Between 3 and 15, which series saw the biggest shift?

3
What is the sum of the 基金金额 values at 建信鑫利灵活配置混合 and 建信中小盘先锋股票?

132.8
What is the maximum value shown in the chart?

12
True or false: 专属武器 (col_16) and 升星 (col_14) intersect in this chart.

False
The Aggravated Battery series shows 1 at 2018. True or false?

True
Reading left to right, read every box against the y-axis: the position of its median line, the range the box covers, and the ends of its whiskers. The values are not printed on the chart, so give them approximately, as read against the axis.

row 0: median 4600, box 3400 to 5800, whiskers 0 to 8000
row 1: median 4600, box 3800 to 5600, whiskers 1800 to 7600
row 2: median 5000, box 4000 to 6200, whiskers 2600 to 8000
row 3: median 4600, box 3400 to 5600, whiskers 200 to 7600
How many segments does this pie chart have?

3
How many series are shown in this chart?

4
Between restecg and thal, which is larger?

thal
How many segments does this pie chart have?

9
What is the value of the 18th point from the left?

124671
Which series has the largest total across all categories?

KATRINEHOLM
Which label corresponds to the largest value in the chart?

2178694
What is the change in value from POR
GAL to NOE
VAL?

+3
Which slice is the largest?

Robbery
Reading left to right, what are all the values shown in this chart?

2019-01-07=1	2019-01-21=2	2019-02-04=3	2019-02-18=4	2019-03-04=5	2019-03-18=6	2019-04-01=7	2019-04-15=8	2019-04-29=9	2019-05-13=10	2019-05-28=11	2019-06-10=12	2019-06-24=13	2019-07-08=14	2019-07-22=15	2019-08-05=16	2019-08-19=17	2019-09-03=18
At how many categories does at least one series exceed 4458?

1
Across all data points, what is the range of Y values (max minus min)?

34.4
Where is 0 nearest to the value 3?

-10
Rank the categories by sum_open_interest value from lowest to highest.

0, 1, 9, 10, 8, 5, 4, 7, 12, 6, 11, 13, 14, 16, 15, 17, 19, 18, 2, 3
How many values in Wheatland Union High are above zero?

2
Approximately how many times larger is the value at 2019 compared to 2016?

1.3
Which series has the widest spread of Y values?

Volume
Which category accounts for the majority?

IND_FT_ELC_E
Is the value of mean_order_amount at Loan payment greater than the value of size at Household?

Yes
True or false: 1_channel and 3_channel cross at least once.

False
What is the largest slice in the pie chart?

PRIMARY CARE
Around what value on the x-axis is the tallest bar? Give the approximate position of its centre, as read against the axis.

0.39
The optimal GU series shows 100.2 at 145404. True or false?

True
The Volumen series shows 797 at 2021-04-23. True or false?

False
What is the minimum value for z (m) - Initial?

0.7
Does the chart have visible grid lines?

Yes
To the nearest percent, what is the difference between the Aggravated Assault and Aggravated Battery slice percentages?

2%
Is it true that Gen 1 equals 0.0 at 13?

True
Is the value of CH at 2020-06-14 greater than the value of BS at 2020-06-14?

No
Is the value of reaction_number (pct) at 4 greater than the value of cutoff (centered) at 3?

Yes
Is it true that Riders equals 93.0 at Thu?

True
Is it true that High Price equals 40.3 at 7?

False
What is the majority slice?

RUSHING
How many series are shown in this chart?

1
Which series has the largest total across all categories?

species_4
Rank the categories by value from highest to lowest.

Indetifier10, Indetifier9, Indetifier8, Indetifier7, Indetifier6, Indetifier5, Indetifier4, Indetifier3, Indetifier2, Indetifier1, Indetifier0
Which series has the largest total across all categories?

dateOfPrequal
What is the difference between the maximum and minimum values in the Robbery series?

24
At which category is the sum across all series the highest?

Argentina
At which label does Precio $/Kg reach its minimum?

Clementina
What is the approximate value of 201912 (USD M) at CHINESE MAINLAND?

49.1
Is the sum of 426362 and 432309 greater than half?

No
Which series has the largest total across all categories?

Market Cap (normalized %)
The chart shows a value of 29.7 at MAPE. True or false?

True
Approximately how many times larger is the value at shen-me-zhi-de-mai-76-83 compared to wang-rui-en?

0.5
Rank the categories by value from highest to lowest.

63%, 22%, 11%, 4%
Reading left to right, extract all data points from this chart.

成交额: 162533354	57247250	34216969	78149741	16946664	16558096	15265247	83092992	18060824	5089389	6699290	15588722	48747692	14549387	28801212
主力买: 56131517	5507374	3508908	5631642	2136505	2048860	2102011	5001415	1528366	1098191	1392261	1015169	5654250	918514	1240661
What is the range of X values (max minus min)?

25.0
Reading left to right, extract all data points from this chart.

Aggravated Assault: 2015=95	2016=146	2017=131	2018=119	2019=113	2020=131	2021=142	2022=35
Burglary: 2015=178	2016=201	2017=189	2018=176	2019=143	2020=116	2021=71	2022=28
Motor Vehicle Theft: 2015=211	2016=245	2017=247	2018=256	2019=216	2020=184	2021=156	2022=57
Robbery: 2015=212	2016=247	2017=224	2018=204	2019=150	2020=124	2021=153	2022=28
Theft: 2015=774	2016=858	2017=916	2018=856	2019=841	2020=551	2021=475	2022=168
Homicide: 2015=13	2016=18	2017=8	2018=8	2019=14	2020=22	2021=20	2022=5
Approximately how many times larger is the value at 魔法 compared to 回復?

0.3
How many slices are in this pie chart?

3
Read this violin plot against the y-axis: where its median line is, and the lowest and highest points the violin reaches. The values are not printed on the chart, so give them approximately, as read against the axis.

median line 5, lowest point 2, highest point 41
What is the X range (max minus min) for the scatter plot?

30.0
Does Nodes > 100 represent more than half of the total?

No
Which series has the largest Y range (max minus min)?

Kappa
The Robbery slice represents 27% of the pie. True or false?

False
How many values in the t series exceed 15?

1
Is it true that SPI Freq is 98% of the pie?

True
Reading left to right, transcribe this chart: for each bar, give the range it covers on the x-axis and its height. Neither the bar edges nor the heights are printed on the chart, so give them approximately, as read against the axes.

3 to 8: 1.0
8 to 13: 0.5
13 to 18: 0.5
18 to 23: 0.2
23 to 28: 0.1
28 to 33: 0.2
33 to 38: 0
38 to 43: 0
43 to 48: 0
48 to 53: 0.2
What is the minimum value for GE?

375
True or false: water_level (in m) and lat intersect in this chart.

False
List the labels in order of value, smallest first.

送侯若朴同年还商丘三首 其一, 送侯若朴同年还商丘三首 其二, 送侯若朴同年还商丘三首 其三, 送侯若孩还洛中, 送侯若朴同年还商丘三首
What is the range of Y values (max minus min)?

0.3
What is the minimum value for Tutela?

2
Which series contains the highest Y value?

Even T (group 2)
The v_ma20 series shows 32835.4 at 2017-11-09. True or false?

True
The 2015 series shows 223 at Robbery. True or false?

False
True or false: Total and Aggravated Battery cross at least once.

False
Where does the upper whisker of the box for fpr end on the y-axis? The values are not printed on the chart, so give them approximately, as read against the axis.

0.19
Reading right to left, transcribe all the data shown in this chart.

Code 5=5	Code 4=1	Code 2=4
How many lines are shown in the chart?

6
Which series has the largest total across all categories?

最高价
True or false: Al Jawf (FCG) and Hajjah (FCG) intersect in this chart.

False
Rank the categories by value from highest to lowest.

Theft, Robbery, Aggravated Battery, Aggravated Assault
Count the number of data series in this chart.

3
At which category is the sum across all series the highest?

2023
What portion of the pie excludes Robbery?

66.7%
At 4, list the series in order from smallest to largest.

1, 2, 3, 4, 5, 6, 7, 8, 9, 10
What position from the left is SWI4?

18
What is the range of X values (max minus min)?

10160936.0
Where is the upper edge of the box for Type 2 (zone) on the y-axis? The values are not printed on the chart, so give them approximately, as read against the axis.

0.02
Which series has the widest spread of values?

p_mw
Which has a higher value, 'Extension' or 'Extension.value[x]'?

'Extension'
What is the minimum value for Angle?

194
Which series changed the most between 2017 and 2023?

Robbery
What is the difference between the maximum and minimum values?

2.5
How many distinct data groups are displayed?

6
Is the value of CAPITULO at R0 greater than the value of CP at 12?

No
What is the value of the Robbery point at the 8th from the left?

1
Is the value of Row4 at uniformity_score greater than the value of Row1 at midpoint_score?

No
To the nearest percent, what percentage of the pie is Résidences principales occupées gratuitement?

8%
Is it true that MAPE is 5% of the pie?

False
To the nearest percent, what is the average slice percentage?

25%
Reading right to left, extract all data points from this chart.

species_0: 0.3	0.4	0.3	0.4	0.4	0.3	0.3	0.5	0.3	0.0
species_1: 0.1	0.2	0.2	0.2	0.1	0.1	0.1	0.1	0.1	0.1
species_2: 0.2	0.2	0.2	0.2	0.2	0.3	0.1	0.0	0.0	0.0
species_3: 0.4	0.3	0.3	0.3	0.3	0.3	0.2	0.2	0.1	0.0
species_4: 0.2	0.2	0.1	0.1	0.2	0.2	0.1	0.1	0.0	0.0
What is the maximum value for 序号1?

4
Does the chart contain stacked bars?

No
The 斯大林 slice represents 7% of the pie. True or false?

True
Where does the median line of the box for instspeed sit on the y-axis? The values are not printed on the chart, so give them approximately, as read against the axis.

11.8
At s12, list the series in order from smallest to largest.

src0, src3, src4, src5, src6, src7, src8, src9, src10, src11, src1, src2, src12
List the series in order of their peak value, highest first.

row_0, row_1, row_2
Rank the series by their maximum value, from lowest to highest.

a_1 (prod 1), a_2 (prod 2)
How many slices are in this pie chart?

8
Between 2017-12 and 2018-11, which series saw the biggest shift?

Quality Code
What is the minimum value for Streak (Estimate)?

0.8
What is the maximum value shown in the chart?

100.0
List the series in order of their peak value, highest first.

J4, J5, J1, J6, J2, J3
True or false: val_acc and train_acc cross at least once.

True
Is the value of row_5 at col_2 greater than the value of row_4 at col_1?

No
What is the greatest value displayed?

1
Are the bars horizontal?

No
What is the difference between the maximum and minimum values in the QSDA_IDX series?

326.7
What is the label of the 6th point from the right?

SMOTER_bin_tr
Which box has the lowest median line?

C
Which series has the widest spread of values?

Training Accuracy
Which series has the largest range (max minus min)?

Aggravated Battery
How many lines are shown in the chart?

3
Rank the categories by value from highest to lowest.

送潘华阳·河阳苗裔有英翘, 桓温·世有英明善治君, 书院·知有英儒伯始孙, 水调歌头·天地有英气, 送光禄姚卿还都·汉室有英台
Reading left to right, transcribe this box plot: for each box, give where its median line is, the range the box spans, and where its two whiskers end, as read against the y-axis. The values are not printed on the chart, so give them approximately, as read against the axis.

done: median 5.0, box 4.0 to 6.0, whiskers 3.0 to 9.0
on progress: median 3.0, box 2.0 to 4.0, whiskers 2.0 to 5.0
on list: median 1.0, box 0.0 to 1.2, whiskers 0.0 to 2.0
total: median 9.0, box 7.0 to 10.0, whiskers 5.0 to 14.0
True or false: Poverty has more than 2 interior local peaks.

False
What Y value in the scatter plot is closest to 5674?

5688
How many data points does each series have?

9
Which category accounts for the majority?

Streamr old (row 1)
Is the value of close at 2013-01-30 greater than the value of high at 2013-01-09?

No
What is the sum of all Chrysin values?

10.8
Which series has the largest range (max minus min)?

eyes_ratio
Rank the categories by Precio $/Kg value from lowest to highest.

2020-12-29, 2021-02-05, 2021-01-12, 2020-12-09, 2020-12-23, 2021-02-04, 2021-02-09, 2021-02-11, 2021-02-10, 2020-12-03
○ ○ ○ ○
### TASK STATEMENT
Format the records as a Markdown table, starting at the first line of the records and ending at the line containing "Approximately how many times larger is the value at 2019". Use the columns Row and Line, and leave out blank lines.

### SOLUTION FOR THIS PROBLEM
| Row | Line |
|---|---|
| 1 | Between 3 and 15, which series saw the biggest shift? |
| 2 | 3 |
| 3 | What is the sum of the 基金金额 values at 建信鑫利灵活配置混合 and 建信中小盘先锋股票? |
| 4 | 132.8 |
| 5 | What is the maximum value shown in the chart? |
| 6 | 12 |
| 7 | True or false: 专属武器 (col_16) and 升星 (col_14) intersect in this chart. |
| 8 | False |
| 9 | The Aggravated Battery series shows 1 at 2018. True or false? |
| 10 | True |
| 11 | Reading left to right, read every box against the y-axis: the position of its median line, the range the box covers, and the ends of its whiskers. The values are not printed on the chart, so give them approximately, as read against the axis. |
| 12 | row 0: median 4600, box 3400 to 5800, whiskers 0 to 8000 |
| 13 | row 1: median 4600, box 3800 to 5600, whiskers 1800 to 7600 |
| 14 | row 2: median 5000, box 4000 to 6200, whiskers 2600 to 8000 |
| 15 | row 3: median 4600, box 3400 to 5600, whiskers 200 to 7600 |
| 16 | How many segments does this pie chart have? |
| 17 | 3 |
| 18 | How many series are shown in this chart? |
| 19 | 4 |
| 20 | Between restecg and thal, which is larger? |
| 21 | thal |
| 22 | How many segments does this pie chart have? |
| 23 | 9 |
| 24 | What is the value of the 18th point from the left? |
| 25 | 124671 |
| 26 | Which series has the largest total across all categories? |
| 27 | KATRINEHOLM |
| 28 | Which label corresponds to the largest value in the chart? |
| 29 | 2178694 |
| 30 | What is the change in value from POR |
| 31 | GAL to NOE |
| 32 | VAL? |
| 33 | +3 |
| 34 | Which slice is the largest? |
| 35 | Robbery |
| 36 | Reading left to right, what are all the values shown in this chart? |
| 37 | 2019-01-07=1	2019-01-21=2	2019-02-04=3	2019-02-18=4	2019-03-04=5	2019-03-18=6	2019-04-01=7	2019-04-15=8	2019-04-29=9	2019-05-13=10	2019-05-28=11	2019-06-10=12	2019-06-24=13	2019-07-08=14	2019-07-22=15	2019-08-05=16	2019-08-19=17	2019-09-03=18 |
| 38 | At how many categories does at least one series exceed 4458? |
| 39 | 1 |
| 40 | Across all data points, what is the range of Y values (max minus min)? |
| 41 | 34.4 |
| 42 | Where is 0 nearest to the value 3? |
| 43 | -10 |
| 44 | Rank the categories by sum_open_interest value from lowest to highest. |
| 45 | 0, 1, 9, 10, 8, 5, 4, 7, 12, 6, 11, 13, 14, 16, 15, 17, 19, 18, 2, 3 |
| 46 | How many values in Wheatland Union High are above zero? |
| 47 | 2 |
| 48 | Approximately how many times larger is the value at 2019 compared to 2016? |